4.2. Evaluation Platform
In general, the evaluation of SoCs designed at IHP is performed on the hardware platform we have designed for the purpose of system development and testing (Figure 6). The platform consists of one or more mutually interconnected subsystems. Each subsystem contains the printed circuit board controlled by a workstation containing the socket for a daughter board. The chip under evaluation is assembled on the daughter board (Figure 7). The subsystems are connected via the link emulator board containing a FPGA that can be programmed for a specific application. The main board contains SRAM and FLASH memories, voltage and clock regulation circuitry, LED display, connectors to the probes from signal analyzer and EJTAG connector to MIPS hardware debugger.
Figure 6. IHP Evaluation Platform
Additionally, there are two serial and one parallel connector for connection to a PC and the link emulator. The functioning of the complete system is controlled via debug monitor program, which was internally developed. In the case that the chip under evaluation contains some specific interface like PCMCIA, the corresponding connectors can be inserted on a daughter board enabling the workstation to access it.

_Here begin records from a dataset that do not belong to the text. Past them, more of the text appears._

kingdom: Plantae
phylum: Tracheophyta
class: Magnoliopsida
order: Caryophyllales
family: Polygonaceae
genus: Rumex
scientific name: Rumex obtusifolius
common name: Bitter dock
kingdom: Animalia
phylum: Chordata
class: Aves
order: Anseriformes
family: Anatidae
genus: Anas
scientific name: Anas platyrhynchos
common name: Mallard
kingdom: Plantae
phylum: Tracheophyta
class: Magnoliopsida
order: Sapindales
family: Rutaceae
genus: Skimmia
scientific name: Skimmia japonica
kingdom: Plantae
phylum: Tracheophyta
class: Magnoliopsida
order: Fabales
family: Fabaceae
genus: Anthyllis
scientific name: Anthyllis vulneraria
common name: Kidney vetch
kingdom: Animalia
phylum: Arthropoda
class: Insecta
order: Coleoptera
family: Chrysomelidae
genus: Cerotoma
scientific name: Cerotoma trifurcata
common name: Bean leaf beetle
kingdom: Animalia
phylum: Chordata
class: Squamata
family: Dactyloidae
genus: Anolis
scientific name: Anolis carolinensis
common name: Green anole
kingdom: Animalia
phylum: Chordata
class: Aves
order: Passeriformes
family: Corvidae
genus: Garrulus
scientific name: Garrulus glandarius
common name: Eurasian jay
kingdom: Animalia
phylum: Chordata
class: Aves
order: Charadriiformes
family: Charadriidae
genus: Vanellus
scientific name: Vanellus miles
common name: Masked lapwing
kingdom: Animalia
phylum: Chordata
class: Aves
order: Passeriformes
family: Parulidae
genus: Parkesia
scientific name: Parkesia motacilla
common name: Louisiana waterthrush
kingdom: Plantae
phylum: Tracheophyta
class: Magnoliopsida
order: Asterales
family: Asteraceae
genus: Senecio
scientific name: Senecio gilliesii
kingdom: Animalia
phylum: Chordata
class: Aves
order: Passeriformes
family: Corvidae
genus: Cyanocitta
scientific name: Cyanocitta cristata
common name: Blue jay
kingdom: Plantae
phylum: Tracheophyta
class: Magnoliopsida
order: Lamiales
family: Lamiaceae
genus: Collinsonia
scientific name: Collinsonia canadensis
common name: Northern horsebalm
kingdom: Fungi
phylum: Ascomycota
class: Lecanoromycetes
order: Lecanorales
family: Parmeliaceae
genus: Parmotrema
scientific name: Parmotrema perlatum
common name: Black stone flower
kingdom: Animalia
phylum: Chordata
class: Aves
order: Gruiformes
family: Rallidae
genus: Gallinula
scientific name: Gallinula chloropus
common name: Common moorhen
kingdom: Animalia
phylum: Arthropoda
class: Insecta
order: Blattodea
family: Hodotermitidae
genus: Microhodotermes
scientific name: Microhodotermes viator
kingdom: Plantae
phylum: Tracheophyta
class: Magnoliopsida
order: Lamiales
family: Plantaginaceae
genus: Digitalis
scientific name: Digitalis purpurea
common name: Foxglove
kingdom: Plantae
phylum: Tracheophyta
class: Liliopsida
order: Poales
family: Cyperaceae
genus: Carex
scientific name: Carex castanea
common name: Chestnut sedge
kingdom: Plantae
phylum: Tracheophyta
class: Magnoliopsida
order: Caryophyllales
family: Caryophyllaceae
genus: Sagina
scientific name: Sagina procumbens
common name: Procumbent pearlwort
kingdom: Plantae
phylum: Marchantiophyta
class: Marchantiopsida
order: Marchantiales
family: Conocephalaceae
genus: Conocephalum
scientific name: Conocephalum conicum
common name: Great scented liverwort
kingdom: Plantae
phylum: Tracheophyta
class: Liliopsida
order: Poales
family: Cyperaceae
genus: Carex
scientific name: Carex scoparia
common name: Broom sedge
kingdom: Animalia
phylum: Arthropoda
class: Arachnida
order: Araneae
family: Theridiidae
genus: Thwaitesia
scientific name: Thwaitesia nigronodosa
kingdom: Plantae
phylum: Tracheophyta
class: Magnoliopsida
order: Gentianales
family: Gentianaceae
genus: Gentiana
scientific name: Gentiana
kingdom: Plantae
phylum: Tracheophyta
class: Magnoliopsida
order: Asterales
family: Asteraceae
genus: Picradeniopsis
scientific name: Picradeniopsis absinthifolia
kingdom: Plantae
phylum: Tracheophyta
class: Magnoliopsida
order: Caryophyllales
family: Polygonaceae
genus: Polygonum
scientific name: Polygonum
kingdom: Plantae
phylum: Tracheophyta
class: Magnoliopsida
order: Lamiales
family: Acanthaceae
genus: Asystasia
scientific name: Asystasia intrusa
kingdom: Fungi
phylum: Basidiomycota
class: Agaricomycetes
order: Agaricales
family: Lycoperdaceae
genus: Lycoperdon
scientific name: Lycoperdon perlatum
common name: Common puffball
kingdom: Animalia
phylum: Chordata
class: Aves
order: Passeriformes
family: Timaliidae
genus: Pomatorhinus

Figure 7. The test chip on the daughter board connected to the main board
The fabricated test chip is extensively tested for functionality using our evaluation platform. We developed routines that enable the monitor program on a workstation to efficiently change the content of ISPRAM. A number of applications are executed from the ISPRAM and the performance and power consumption is measured. The measurements show high performance, with significantly lower power consumption, compared to the equivalent cachebased systems we have designed in past.
5. CONCLUSIONS AND FUTURE WORK
We have demonstrated a methodology to design systems for wireless applications based on an embedded processor with the scratchpad support. The test chip is designed as well as an evaluation platform in order to evaluate the presented concept. The main advantages of the systems containing embedded SPRAMs over the cache-based are in decreased power consumption and reduced area of the chip. However, an additional effort is required to develop the software that efficiently utilizes the system resources.
Using presented methodology we have already designed the prototypes of some protocol systems used in WLAN (IEEE 802.11a MAC, TCP/IP, encryption cores, etc.). Using the evaluation platform we were able to connect two subsystems to communicate over the link emulator. The system is shown to be very useful for software and hardware debugging and testing of newly added features.
In the future we plan to make systems with a higher level of integration where more subsystems and additional features should be integrated on a single chip. For the systems running at low frequency, like sensor networks nodes, we plan to insert FLASHbased SPRAM that has much better area utilization than SRAM.